One problem with this argument is that it’s based on the kind of inane high school logic that many cultural commentators never seem to shake—that the lives of the popular kids they abhorred in the ninth grade were a glorious fantasia of happiness and privilege. Actual adults understand that life is far more complicated than this and that even someone as beautiful as Julie Bowen (the actress whose Emmy win spurred Finke’s rant) might have experienced a moment of pain or two during the brief moments when they weren’t torturing fugly peons. It also hurts her argument that the actress in question JUST WON A MAJOR AWARD FOR A COMEDIC PERFORMANCE IN AN EXTREMELY SUCCESSFUL COMEDY PROGRAM!!! Clearly someone outside the Republic of Finkelandia disagrees with her assessment.
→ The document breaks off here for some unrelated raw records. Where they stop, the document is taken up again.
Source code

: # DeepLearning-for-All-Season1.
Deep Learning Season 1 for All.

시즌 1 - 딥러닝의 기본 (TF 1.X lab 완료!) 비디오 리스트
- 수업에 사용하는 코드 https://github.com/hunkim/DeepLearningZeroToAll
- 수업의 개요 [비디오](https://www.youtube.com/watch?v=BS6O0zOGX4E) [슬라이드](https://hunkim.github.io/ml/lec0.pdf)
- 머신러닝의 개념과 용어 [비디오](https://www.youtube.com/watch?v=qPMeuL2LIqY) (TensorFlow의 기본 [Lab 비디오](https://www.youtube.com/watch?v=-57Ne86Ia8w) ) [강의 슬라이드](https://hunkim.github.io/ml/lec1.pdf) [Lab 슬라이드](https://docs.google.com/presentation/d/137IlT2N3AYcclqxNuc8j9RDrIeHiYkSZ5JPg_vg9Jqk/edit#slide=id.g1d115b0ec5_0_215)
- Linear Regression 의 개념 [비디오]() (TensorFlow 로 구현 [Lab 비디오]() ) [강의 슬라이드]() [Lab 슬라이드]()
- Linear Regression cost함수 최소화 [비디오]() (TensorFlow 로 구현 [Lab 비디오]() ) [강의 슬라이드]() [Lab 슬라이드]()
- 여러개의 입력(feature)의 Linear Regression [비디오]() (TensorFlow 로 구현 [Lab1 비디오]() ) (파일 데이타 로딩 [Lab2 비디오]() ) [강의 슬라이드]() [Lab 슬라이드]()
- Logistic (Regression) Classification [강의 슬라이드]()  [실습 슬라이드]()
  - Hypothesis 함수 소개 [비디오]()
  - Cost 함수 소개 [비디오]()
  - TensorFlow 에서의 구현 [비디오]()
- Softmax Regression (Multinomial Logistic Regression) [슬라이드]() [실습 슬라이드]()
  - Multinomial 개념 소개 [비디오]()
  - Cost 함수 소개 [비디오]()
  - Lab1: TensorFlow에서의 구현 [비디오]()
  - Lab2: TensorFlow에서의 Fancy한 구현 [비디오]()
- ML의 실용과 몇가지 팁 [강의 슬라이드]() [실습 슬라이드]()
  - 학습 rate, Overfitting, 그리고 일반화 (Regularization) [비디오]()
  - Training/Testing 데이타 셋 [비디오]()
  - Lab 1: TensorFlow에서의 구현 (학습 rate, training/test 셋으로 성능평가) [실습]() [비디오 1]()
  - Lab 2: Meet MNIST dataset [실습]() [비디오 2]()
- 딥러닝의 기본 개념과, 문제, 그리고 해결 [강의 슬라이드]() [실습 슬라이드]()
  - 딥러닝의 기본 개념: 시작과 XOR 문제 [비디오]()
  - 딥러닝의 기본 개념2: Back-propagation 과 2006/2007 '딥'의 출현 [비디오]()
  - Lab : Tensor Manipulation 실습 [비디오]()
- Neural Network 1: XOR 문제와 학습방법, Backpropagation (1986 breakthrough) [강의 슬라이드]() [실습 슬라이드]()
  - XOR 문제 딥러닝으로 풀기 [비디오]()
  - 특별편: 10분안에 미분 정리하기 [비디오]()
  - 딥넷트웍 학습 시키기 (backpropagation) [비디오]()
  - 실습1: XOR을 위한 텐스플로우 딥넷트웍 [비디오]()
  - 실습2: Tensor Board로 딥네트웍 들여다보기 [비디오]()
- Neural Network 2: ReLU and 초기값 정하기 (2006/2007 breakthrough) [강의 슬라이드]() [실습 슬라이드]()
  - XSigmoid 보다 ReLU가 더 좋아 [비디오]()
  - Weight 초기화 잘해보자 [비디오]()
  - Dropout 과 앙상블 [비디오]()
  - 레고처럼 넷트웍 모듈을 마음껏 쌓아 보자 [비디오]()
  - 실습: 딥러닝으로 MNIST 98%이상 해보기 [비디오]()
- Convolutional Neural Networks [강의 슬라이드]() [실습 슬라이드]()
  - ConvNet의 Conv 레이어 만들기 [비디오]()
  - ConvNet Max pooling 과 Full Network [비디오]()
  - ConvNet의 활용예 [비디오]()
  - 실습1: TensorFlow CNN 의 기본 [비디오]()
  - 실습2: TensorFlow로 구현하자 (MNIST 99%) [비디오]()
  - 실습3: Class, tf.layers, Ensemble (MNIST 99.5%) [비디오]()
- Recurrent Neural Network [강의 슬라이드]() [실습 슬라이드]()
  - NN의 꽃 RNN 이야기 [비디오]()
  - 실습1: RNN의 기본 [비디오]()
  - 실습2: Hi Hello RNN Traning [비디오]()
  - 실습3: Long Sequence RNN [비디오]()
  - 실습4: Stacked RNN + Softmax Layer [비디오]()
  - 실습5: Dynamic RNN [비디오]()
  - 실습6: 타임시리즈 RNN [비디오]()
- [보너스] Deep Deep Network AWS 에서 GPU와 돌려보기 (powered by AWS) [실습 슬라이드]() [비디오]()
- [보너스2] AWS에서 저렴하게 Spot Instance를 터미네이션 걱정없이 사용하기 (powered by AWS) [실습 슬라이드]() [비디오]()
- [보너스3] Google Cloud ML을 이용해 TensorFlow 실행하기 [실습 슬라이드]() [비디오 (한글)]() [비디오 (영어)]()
But the biggest flaw in the old “Beautiful Women Aren’t Funny” canard is that it is so easily disproved by anyone with even a cursory knowledge of popular culture. Since the dawn of cinema, people have found themselves being entertained by funny women who weren’t that hard to look at. The fact that so many of them weren’t considered comedians says less about their abilities than society’s insistence on defining them solely by how they looked, rather than by how talented they were.
Interestingly, though, I believe the opposite happened in the case of today’s subject, Madeline Kahn. Her gifts as a comedian were so obvious and apparent that she received Oscar nominations for both her 2nd and 3rd film roles (in Paper Moon and Blazing Saddles)—work that earned her a deserved reputation as one of the pre-eminent comic actors of the 1970s. So much so that in 2012, 13 years after her tragically early death from ovarian cancer in 1999, many people seem to forget that she also happened to be really, really beautiful. How beautiful? Enough that even Grover felt compelled to comment on it when he performed a famous musical duet with her on Sesame Street:
I believe this disconnect is easily explained by the essential quality that made Madeline’s performances so appealing—her utter lack of vanity. Madeline was never afraid to risk ridiculousness in pursuit of a potential laugh, yet managed to maintain that pursuit without also abandoning her dignity. Despite being cast as overtly glamorous characters in films like Saddles, Young Frankenstein, At Long Last Love, The Adventures of Sherlock Holmes Smarter Brother and High Anxiety, she never allowed herself to become mere window dressing and always created fully dimensional comic characters who stood on equal footing with her male co-stars.
Unfortunately for her, even if the “Beautiful Women Aren’t Funny” cliché isn’t true, the “Hollywood Doesn’t Know What To Do With Funny Women” one is. Filmmakers like Mel Brooks, Peter Bogdanovich and Gene Wilder understood how to exploit her tremendous gifts for their benefit, but too many others threw her into the “wacky dame” corner and left her there to flounder in a sea of bad material.
As the 70s turned into the 80s, good roles dried up (with her career reaching its nadir with Slapstick (Of Another Kind), a film based on a Kurt Vonnegut novel that will go down in history as the most singularly inept literary adaptation ever made) and her career floundered at the moment when she should have experienced her biggest success (although the vocal fans of the cult classic Clue will argue there was at least one major highlight during this otherwise fallow period).
Despite the fact that she was currently appearing on Cosby (Bill Cosby’s high-profile return to television after the iconic The Cosby Show) at the time of her death, the news of her passing was remarkably subdued. The articles that followed were short and perfunctory, with many of them written as if the reporters felt obligated to remind readers who she was. Madeline deserved better than that. For at least a decade, she was the funniest woman on any movie screen. So funny, she made you forget that she was also a gorgeous sight to behold.
The truth is that there is no connection between physical attractiveness and comic ability. The universe has no interest in that kind of karmic justice. Beautiful people can be funny, ugly people can be boring and dull. Life isn’t fair. If it were, Madeline Kahn would have had the career her talents deserved. She didn’t.